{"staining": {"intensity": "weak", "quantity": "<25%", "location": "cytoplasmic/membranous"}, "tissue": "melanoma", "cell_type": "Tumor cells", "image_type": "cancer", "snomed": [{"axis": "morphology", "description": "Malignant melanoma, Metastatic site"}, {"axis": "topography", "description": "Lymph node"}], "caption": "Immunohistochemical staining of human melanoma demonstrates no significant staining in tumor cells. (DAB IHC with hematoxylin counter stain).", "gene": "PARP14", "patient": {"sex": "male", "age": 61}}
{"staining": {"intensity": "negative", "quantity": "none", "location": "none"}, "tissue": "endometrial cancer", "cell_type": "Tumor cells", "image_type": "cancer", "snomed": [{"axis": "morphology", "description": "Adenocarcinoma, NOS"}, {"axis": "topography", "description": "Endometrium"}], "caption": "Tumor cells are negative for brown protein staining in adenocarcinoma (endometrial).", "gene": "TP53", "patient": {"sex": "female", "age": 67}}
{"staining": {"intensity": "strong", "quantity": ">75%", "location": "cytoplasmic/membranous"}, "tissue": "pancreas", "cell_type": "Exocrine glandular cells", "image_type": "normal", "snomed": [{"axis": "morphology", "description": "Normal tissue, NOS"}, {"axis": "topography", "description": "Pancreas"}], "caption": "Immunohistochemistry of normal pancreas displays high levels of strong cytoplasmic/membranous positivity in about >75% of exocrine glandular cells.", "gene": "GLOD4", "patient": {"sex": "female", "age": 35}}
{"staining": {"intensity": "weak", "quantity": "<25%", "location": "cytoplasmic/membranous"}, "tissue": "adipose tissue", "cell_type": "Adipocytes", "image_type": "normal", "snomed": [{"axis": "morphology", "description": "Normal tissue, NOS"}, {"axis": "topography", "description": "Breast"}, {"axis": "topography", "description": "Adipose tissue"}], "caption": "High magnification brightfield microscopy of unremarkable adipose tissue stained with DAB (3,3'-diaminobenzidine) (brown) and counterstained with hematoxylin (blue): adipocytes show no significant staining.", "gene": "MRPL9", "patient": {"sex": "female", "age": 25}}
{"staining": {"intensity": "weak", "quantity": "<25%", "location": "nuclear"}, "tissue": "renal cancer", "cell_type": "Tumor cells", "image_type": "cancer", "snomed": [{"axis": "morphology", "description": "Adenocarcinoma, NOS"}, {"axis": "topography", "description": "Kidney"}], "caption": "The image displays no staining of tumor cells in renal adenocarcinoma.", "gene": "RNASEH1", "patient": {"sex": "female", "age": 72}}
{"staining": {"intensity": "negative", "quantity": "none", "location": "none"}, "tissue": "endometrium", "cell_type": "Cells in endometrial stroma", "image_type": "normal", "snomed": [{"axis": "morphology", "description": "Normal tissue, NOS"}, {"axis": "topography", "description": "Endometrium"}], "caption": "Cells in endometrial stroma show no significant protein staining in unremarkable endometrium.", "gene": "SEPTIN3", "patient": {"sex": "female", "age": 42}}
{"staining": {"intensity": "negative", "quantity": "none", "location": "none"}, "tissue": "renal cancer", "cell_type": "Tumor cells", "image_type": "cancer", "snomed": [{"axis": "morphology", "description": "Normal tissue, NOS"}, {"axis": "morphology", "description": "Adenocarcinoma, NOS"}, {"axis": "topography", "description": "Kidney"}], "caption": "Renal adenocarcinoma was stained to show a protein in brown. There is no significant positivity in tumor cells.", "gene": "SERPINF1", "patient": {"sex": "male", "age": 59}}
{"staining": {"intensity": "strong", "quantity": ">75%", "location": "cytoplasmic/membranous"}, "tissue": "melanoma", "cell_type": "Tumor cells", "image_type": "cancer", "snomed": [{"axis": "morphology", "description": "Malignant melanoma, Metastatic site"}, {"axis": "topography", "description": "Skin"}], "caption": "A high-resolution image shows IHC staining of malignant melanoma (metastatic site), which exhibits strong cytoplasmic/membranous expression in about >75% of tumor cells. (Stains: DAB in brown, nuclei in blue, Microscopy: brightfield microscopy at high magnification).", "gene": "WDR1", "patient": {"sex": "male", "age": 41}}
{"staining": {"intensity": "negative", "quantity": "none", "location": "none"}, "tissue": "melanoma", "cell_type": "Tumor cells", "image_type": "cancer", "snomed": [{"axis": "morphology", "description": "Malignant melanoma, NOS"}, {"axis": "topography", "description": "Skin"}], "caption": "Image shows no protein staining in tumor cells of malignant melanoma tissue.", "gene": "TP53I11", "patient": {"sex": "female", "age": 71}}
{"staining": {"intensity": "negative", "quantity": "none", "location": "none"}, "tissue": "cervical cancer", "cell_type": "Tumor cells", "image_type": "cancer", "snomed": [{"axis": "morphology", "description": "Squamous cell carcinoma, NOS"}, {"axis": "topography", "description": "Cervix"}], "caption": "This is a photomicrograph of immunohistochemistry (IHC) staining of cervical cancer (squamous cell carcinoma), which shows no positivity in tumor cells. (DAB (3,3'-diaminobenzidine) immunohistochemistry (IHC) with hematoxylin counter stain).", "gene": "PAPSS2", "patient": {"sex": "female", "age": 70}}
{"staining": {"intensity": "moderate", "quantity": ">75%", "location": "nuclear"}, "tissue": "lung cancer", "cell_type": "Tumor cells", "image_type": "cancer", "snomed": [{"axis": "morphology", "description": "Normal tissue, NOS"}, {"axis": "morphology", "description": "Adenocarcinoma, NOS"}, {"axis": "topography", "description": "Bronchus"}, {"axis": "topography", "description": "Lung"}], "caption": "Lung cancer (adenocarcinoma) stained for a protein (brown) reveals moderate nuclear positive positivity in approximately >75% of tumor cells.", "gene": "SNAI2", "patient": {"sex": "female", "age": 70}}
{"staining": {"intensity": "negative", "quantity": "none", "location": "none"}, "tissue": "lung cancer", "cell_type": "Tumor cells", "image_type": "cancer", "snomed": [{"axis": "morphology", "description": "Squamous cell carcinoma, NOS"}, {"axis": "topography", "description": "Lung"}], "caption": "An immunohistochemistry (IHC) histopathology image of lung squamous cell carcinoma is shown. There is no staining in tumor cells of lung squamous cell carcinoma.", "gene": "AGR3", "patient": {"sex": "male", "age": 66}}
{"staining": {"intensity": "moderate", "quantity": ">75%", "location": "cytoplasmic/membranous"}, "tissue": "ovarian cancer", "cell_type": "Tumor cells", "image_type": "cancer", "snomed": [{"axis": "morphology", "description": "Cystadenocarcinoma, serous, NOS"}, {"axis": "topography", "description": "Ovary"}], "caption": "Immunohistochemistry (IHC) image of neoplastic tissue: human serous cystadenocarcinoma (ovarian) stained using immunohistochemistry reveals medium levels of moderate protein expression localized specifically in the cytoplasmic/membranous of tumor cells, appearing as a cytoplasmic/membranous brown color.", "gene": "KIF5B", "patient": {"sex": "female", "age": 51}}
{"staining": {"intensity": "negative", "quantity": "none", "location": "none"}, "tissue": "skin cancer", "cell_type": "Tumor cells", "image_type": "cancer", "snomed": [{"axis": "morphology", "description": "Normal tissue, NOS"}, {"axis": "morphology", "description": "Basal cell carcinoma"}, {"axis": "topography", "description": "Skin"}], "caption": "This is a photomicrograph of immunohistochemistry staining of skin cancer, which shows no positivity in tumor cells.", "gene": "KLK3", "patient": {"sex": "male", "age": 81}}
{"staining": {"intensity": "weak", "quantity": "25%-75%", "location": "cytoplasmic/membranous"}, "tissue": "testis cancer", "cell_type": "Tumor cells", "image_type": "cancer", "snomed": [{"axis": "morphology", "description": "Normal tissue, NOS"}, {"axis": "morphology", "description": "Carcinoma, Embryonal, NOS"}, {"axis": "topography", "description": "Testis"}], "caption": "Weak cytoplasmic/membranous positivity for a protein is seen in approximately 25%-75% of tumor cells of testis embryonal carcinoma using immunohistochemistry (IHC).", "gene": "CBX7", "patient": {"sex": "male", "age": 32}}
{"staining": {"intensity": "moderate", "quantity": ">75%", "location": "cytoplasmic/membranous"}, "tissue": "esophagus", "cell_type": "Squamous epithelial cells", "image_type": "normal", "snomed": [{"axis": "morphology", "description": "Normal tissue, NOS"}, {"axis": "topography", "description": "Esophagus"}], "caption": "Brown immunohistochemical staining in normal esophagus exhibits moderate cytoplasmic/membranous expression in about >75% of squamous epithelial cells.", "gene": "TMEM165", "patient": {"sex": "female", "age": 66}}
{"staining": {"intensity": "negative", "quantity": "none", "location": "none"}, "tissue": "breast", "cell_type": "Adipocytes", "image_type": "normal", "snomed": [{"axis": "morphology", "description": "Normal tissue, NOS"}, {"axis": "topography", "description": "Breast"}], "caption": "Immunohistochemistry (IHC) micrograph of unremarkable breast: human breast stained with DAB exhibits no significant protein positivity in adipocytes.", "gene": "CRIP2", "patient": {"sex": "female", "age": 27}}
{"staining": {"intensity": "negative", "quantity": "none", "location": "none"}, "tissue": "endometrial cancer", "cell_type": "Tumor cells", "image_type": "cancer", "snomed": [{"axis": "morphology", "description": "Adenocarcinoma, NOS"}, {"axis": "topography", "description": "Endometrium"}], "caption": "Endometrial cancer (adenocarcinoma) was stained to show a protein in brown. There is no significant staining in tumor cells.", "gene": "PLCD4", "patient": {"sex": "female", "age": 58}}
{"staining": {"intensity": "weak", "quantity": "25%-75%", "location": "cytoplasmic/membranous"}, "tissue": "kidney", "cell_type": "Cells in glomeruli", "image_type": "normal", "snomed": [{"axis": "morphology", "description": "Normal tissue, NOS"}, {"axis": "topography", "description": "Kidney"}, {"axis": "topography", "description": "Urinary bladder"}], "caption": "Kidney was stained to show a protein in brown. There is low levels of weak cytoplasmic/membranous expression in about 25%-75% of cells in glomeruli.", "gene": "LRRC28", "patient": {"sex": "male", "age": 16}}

WHAT TO DO — Which lines hold the string "moderate"? Copy all of them from the data above.

RESULT FOR THIS TASK —
{"staining": {"intensity": "moderate", "quantity": ">75%", "location": "nuclear"}, "tissue": "lung cancer", "cell_type": "Tumor cells", "image_type": "cancer", "snomed": [{"axis": "morphology", "description": "Normal tissue, NOS"}, {"axis": "morphology", "description": "Adenocarcinoma, NOS"}, {"axis": "topography", "description": "Bronchus"}, {"axis": "topography", "description": "Lung"}], "caption": "Lung cancer (adenocarcinoma) stained for a protein (brown) reveals moderate nuclear positive positivity in approximately >75% of tumor cells.", "gene": "SNAI2", "patient": {"sex": "female", "age": 70}}
{"staining": {"intensity": "moderate", "quantity": ">75%", "location": "cytoplasmic/membranous"}, "tissue": "ovarian cancer", "cell_type": "Tumor cells", "image_type": "cancer", "snomed": [{"axis": "morphology", "description": "Cystadenocarcinoma, serous, NOS"}, {"axis": "topography", "description": "Ovary"}], "caption": "Immunohistochemistry (IHC) image of neoplastic tissue: human serous cystadenocarcinoma (ovarian) stained using immunohistochemistry reveals medium levels of moderate protein expression localized specifically in the cytoplasmic/membranous of tumor cells, appearing as a cytoplasmic/membranous brown color.", "gene": "KIF5B", "patient": {"sex": "female", "age": 51}}
{"staining": {"intensity": "moderate", "quantity": ">75%", "location": "cytoplasmic/membranous"}, "tissue": "esophagus", "cell_type": "Squamous epithelial cells", "image_type": "normal", "snomed": [{"axis": "morphology", "description": "Normal tissue, NOS"}, {"axis": "topography", "description": "Esophagus"}], "caption": "Brown immunohistochemical staining in normal esophagus exhibits moderate cytoplasmic/membranous expression in about >75% of squamous epithelial cells.", "gene": "TMEM165", "patient": {"sex": "female", "age": 66}}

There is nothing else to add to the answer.